__Aufgabenliste__.
[a] Erläutern Sie anhand des Berichts über die Bundesratssitzung, wozu die Bundesregierung das Wasserhaushaltsgesetz anpassen soll.
[b] Geben Sie aus dem Bericht über die Bundesratssitzung den Abschnitt zwischen „Bundeskanzler Friedrich Merz“ und „Lesung des Haushaltsgesetzes.“ einschließlich wortgetreu wieder.
[c] Führen Sie den Bericht über die letzte Bundesratssitzung vor der Sommerpause im Anschluss an seinen letzten Satz weiter.

Bundesrat beschließt Solarausbau und Senkung der Stromsteuer vor Sommerpause
Iwona KohlBundesrat beschließt Solarausbau und Senkung der Stromsteuer vor Sommerpause
Der Bundesrat ist am Freitag zu seiner letzten Sitzung vor der Sommerpause zusammengekommen. Während der Beratungen behandelten die Mitglieder mehr als 80 Tagesordnungspunkte, darunter zentrale Diskussionen zu Energie- und Haushaltsgesetzen.
Bundeskanzler Friedrich Merz hielt seine erste große Rede vor der Länderkammer. Auf der Tagesordnung stand zudem die erste Lesung des Haushaltsgesetzes.
Der Bundesrat brachte einen eigenen Vorschlag ein, um Flächen für Freiflächen-Photovoltaikanlagen auszuweiten. Er forderte die Bundesregierung auf, das Wasserhaushaltsgesetz anzupassen, damit solche Anlagen auch in ausgewiesenen oder vorläufig gesicherten Überschwemmungsgebieten errichtet werden können.

__Angezeigte Informationen__.
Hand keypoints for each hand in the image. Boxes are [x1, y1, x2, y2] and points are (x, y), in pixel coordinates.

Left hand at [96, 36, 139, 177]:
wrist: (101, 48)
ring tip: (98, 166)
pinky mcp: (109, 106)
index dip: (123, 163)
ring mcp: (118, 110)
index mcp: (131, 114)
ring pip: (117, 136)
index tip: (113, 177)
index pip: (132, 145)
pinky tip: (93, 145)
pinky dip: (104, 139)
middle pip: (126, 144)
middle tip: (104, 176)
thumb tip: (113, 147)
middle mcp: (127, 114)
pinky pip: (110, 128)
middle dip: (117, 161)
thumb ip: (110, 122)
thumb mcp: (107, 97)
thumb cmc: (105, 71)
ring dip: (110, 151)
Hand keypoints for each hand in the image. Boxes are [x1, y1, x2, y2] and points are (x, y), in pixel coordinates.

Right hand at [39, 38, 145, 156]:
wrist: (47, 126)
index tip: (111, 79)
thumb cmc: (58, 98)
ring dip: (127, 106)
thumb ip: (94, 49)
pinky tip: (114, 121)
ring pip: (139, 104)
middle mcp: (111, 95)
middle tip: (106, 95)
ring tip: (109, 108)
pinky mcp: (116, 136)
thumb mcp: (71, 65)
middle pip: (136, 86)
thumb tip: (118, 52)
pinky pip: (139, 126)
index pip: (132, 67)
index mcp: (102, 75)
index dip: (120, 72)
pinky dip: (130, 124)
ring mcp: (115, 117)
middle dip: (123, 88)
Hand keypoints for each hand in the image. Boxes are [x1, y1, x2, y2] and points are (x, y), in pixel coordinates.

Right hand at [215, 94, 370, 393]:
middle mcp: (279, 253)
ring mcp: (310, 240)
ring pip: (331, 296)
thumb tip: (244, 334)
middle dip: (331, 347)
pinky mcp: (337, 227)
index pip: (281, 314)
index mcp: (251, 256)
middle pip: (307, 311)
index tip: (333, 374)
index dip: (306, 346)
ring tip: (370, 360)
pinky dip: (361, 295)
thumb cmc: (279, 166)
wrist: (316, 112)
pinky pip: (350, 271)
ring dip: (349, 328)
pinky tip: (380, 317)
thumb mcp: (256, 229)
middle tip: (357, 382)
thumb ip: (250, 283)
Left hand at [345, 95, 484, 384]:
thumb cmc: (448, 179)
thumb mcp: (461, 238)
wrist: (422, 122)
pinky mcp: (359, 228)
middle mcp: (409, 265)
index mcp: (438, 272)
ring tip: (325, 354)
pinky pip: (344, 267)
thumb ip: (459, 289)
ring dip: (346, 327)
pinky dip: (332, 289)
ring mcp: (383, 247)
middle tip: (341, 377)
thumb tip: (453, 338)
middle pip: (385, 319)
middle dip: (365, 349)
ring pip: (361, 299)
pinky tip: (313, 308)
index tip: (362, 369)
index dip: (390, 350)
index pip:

__Lösungen__.
[a] Die Anpassung soll ermöglichen, dass Freiflächen-Photovoltaikanlagen auch in ausgewiesenen oder vorläufig gesicherten Überschwemmungsgebieten errichtet werden können. Damit sollen die Flächen für solche Anlagen ausgeweitet werden.

[b]
Bundeskanzler Friedrich Merz hielt seine erste große Rede vor der Länderkammer. Auf der Tagesordnung stand zudem die erste Lesung des Haushaltsgesetzes.

[c]
Darüber hinaus sprachen sich die Länder dafür aus, die Stromsteuer für alle Verbrauchergruppen auf das europäische Mindestniveau zu senken. Die Steuer bringt dem Bund derzeit jährlich rund 7 Milliarden Euro ein, von denen ein Teil in die Rentenfinanzierung fließt. Die Netzentgelte wiederum dienen dem Ausbau der Stromnetze.
Die Länderkammer stellte klare Forderungen an die Energie- und Infrastrukturpolitik. Sie strebt gesetzliche Änderungen an, um mehr Photovoltaik-Projekte zu ermöglichen und die Stromkosten zu senken. Diese Beschlüsse werden die künftigen Debatten über erneuerbare Energien und finanzielle Regulierungen prägen.